Tuesday, February 9, 2010

Girl Goggles

I know what you're thinking, you're not like the other girls. They all suck at telling how hot another girl is, but not you, you're different. You grew up with 3 brothers.  You basically have a dick.  Dude, you'd totally bang Angelina if you got the chance. You can rate girls just like guys can. 
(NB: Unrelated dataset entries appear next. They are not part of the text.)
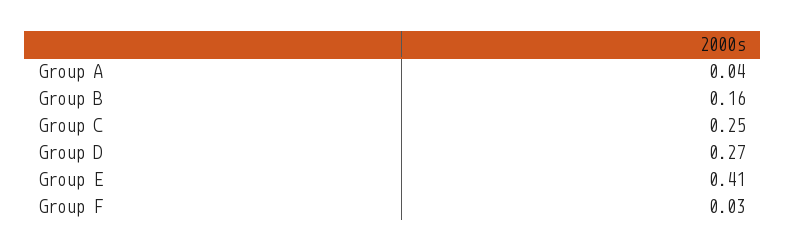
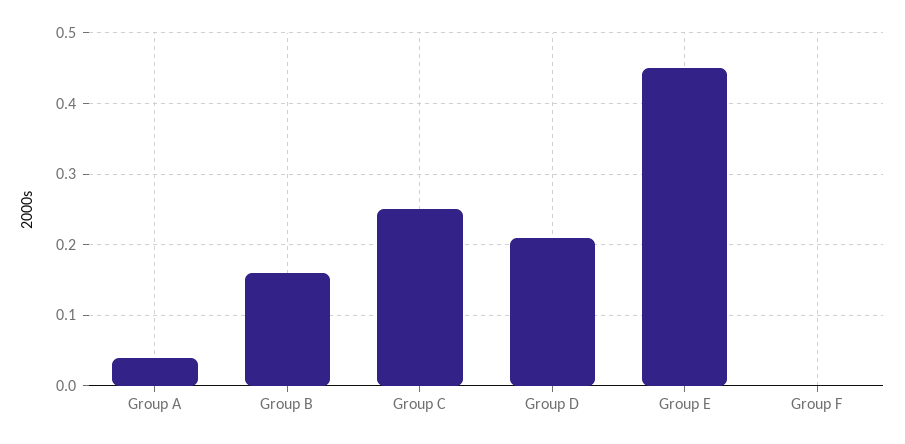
  {
    "Group A": 0.04,
    "Group B": 0.16,
    "Group C": 0.25,
-   "Group D": 0.27,
+   "Group D": 0.21,
-   "Group E": 0.41,
+   "Group E": 0.45,
-   "Group F": 0.03
+   "Group F": 0
  }

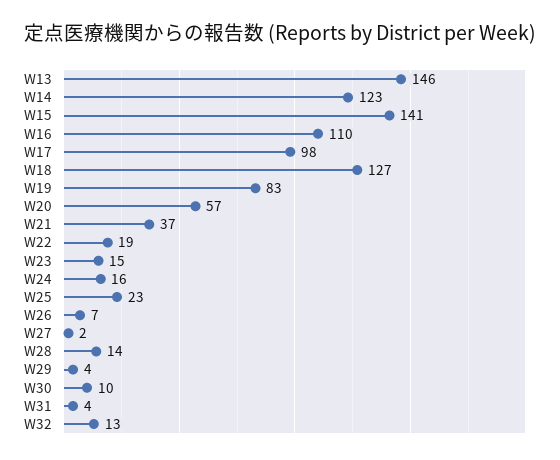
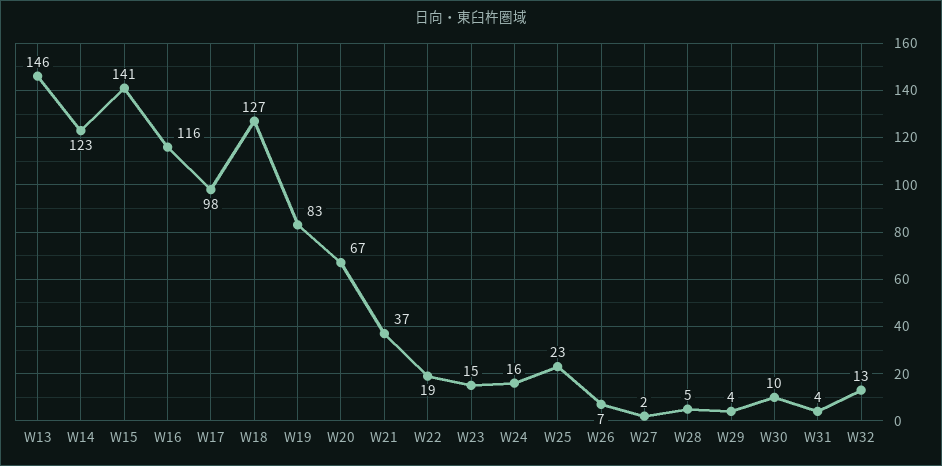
  {
    "W13": 146,
    "W14": 123,
    "W15": 141,
-   "W16": 110,
+   "W16": 116,
    "W17": 98,
    "W18": 127,
    "W19": 83,
-   "W20": 57,
+   "W20": 67,
    "W21": 37,
    "W22": 19,
    "W23": 15,
    "W24": 16,
    "W25": 23,
    "W26": 7,
    "W27": 2,
-   "W28": 14,
+   "W28": 5,
    "W29": 4,
    "W30": 10,
    "W31": 4,
    "W32": 13
  }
But no, you're wrong. You can't.  You suck at it.  All we are hearing from your "objective" assessment of her attractiveness is a subjective assessment of how much you like her. Now stop trying to set me up with your nice friends and invite annoying Jenn out.

Monday, February 8, 2010

Hair Drug For Men

My buddy started losing his hair when he was 20.  He was in denial for a year or so before the Ghost of Christmas Bald came to him, showed him the hair in his sink and a picture of James Carville, and the next day he was like "oh fuck no" and started on Finesteride (Propecia).  Finesteride is a really great drug that works by stopping the formation of a chemical derivative of testosterone that's only purpose in life seems to be to cause men's hair to fall out and their prostates to grow (earning this chemical the nickname, "The Cock Block", or in medical terms, "Cockblocksterone", which makes Finesteride the first pharmaceutical wingman.).  Finesteride has worked great for him and it has virtually halted his hair loss.  Its only downside, 70 bucks a month.  Although that is a relatively small price to pay to not be asked if you would, "like help carrying those groceries to the car" before age 30, as I think many men would agree, but unfortunately it's a lifer drug.  So, doing the math, he is paying $33,600 to not be bald by 60.  Suddenly a boob job isn't seeming so crazy, is it?
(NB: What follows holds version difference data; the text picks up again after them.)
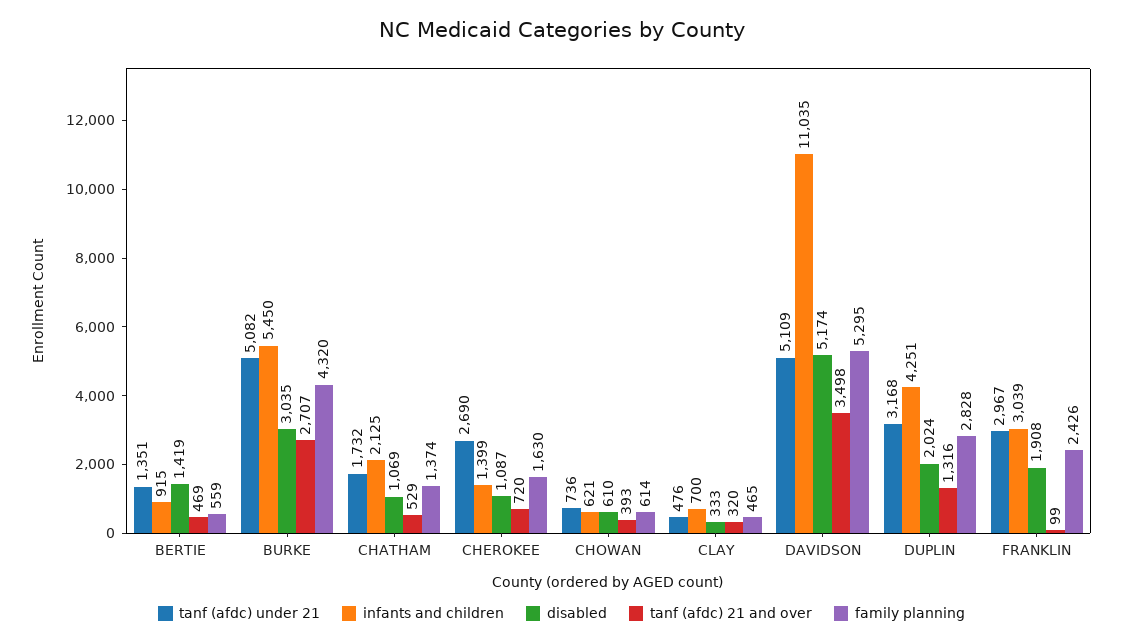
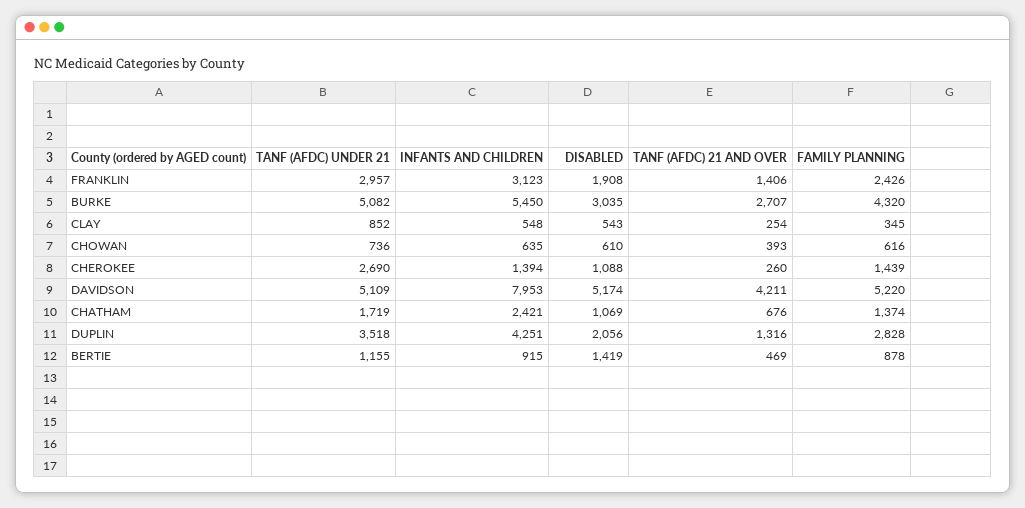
  {
    "tanf (afdc) under 21": {
-     "BERTIE": 1351,
+     "BERTIE": 1155,
      "BURKE": 5082,
-     "CHATHAM": 1732,
+     "CHATHAM": 1719,
      "CHEROKEE": 2690,
      "CHOWAN": 736,
-     "CLAY": 476,
+     "CLAY": 852,
      "DAVIDSON": 5109,
-     "DUPLIN": 3168,
+     "DUPLIN": 3518,
-     "FRANKLIN": 2967
+     "FRANKLIN": 2957
    },
    "infants and children": {
      "BERTIE": 915,
      "BURKE": 5450,
-     "CHATHAM": 2125,
+     "CHATHAM": 2421,
-     "CHEROKEE": 1399,
+     "CHEROKEE": 1394,
-     "CHOWAN": 621,
+     "CHOWAN": 635,
-     "CLAY": 700,
+     "CLAY": 548,
-     "DAVIDSON": 11035,
+     "DAVIDSON": 7953,
      "DUPLIN": 4251,
-     "FRANKLIN": 3039
+     "FRANKLIN": 3123
    },
    "disabled": {
      "BERTIE": 1419,
      "BURKE": 3035,
      "CHATHAM": 1069,
-     "CHEROKEE": 1087,
+     "CHEROKEE": 1088,
      "CHOWAN": 610,
-     "CLAY": 333,
+     "CLAY": 543,
      "DAVIDSON": 5174,
-     "DUPLIN": 2024,
+     "DUPLIN": 2056,
      "FRANKLIN": 1908
    },
    "tanf (afdc) 21 and over": {
      "BERTIE": 469,
      "BURKE": 2707,
-     "CHATHAM": 529,
+     "CHATHAM": 676,
-     "CHEROKEE": 720,
+     "CHEROKEE": 260,
      "CHOWAN": 393,
-     "CLAY": 320,
+     "CLAY": 254,
-     "DAVIDSON": 3498,
+     "DAVIDSON": 4211,
      "DUPLIN": 1316,
-     "FRANKLIN": 99
+     "FRANKLIN": 1406
    },
    "family planning": {
-     "BERTIE": 559,
+     "BERTIE": 878,
      "BURKE": 4320,
      "CHATHAM": 1374,
-     "CHEROKEE": 1630,
+     "CHEROKEE": 1439,
-     "CHOWAN": 614,
+     "CHOWAN": 616,
-     "CLAY": 465,
+     "CLAY": 345,
-     "DAVIDSON": 5295,
+     "DAVIDSON": 5220,
      "DUPLIN": 2828,
      "FRANKLIN": 2426
    }
  }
Thursday, February 4, 2010

Novel Girl

Hey, look who it is! Another Sunday in the Library back-room? Me too. I brought you a coffee, figured you'd need it. I was gonna get lunch at 1, interested? No? Because we've never talked and in reality I'm just staring at you like I do every Sunday and you are a little creeped out by me? Yeah that's cool.  Maybe another time.
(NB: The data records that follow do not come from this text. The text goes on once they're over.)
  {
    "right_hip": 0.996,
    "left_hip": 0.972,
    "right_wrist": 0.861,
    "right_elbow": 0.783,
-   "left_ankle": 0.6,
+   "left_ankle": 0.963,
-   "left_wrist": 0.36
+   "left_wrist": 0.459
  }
Wednesday, February 3, 2010


There are some really awesome stories in the history of medicine, but I think my absolute favorite is Viagra. It was originally designed as a blood pressure med in Scotland, so they tested it on cows. Then they noticed a side effect in the cows that was medically referred to as, "hilarious".

Monday, February 1, 2010

Most bumpin' closet ever!

You know when they say someone is gay and they just don't know it yet? I never understood that until I was personally outed as a techno fan by Pandora. 
"Hey, why do all my stations end up playing RJD2 and Digitalism?" 
"Maybe you should come with us to this 'special' bar this weekend.  Here, you'll need this glow stick."